• _Material provided_
++++++++++
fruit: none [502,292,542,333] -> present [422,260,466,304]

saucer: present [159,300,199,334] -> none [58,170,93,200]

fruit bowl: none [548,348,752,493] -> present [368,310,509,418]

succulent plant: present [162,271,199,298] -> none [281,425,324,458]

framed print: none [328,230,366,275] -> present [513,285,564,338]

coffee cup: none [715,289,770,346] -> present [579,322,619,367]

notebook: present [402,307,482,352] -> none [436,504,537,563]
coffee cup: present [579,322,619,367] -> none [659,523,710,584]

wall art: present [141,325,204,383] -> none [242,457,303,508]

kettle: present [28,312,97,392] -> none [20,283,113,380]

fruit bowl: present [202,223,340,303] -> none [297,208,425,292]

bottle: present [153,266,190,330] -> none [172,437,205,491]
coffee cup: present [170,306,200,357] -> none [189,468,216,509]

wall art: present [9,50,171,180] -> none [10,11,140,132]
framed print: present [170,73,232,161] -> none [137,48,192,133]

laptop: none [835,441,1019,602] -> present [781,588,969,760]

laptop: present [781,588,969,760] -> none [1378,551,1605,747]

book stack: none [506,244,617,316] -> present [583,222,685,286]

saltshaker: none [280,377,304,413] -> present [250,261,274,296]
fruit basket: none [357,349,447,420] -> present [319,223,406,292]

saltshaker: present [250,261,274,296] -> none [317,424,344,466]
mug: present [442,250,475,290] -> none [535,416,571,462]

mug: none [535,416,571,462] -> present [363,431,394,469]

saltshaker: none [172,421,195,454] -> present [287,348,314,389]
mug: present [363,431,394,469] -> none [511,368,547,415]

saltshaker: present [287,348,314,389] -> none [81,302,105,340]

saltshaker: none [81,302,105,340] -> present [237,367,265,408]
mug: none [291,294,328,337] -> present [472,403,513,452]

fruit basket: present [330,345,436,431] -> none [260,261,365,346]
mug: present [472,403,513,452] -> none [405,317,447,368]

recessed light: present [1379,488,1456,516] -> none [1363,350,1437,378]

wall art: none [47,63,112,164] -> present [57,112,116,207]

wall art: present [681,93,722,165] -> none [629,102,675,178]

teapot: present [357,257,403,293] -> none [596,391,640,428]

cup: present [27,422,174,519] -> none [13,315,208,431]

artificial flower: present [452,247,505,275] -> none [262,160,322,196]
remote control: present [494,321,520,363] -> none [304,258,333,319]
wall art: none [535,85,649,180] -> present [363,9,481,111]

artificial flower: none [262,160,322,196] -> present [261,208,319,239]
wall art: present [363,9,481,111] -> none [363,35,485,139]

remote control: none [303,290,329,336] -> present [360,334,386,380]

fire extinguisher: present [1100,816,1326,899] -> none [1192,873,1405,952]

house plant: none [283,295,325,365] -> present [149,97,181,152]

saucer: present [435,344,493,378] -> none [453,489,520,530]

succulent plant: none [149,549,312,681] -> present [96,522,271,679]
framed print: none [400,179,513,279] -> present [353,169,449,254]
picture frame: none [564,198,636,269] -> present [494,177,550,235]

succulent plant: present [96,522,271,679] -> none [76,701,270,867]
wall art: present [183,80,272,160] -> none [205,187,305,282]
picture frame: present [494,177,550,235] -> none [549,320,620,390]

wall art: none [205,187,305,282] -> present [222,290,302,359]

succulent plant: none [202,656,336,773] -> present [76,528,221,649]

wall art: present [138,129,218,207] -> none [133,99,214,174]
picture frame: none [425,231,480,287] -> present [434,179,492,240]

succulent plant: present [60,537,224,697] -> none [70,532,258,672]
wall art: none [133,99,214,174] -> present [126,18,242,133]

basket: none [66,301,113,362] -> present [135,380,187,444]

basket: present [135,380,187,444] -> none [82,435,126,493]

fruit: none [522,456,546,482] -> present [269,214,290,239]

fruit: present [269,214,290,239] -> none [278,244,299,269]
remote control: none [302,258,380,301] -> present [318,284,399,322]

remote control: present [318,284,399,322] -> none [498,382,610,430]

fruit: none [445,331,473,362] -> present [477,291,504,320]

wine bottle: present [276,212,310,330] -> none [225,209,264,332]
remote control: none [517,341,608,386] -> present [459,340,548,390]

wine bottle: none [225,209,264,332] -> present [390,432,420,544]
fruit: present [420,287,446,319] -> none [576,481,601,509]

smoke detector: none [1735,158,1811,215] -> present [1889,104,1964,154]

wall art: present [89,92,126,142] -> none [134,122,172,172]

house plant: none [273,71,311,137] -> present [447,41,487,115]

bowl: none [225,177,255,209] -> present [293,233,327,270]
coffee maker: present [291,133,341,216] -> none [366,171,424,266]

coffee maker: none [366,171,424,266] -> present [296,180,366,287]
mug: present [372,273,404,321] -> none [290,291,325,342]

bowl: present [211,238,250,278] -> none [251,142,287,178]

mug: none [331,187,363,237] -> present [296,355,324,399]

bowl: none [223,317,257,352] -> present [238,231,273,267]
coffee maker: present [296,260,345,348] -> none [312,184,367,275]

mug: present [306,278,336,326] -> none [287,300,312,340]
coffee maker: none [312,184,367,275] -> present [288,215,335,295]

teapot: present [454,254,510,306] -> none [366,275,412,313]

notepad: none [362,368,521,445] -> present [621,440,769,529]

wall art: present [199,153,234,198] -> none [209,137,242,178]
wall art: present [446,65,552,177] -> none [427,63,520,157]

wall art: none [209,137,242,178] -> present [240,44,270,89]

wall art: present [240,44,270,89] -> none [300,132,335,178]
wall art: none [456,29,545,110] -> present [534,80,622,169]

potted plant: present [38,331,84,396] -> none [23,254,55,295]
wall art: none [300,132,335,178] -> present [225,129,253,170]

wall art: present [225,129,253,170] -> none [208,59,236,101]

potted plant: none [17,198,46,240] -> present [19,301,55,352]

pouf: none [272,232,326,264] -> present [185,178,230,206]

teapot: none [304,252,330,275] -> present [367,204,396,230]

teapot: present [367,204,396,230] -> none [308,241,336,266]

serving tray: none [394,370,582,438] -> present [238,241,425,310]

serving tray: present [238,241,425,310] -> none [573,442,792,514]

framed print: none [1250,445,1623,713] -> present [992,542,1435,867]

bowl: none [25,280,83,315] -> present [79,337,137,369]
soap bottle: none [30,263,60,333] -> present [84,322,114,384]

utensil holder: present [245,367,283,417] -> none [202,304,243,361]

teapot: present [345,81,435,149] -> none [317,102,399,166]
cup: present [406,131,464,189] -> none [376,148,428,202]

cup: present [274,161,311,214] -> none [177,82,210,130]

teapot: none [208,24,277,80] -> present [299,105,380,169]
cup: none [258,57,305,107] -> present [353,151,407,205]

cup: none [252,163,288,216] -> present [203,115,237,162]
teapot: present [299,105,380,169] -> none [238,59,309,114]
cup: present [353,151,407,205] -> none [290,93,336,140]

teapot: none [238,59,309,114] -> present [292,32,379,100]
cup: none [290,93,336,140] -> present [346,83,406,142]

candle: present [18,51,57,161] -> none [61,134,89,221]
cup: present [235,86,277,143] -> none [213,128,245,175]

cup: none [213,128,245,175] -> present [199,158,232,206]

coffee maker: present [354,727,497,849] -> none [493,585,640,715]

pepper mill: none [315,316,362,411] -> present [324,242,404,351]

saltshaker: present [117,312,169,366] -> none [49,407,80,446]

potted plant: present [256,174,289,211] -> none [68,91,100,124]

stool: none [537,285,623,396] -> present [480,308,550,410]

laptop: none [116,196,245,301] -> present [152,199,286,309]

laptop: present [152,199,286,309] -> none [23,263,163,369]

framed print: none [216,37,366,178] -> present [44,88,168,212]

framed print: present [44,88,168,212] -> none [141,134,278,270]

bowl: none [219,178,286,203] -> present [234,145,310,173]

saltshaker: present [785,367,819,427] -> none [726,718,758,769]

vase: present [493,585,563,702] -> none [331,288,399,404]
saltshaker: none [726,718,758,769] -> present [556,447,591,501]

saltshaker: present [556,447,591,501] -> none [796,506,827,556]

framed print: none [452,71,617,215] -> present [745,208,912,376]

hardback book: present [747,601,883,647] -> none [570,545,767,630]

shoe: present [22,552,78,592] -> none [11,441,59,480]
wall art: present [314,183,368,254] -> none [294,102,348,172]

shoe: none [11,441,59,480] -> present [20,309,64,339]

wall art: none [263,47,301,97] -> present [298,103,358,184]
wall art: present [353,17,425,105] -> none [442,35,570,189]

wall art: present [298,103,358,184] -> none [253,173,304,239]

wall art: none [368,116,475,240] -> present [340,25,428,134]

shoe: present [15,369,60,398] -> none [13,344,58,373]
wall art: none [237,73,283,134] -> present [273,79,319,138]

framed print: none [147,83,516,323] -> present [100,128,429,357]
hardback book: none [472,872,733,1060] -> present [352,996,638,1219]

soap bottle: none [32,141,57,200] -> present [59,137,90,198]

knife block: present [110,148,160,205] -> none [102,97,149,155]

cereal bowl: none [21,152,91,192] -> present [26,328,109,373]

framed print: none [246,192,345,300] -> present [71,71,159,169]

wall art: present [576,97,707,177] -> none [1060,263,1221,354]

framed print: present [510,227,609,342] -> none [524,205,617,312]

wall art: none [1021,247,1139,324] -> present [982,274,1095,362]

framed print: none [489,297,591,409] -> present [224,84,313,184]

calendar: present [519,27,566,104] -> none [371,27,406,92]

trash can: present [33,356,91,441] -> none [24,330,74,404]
++++++++++
• _Problem_
Above this instruction are the records; retype exactly the lines from the one containing "coffee maker: present [296,260,345,348]" up to and including the one containing "potted plant: none".

• _Answer for the task_
coffee maker: present [296,260,345,348] -> none [312,184,367,275]

mug: present [306,278,336,326] -> none [287,300,312,340]
coffee maker: none [312,184,367,275] -> present [288,215,335,295]

teapot: present [454,254,510,306] -> none [366,275,412,313]

notepad: none [362,368,521,445] -> present [621,440,769,529]

wall art: present [199,153,234,198] -> none [209,137,242,178]
wall art: present [446,65,552,177] -> none [427,63,520,157]

wall art: none [209,137,242,178] -> present [240,44,270,89]

wall art: present [240,44,270,89] -> none [300,132,335,178]
wall art: none [456,29,545,110] -> present [534,80,622,169]

potted plant: present [38,331,84,396] -> none [23,254,55,295]
wall art: none [300,132,335,178] -> present [225,129,253,170]

wall art: present [225,129,253,170] -> none [208,59,236,101]

potted plant: none [17,198,46,240] -> present [19,301,55,352]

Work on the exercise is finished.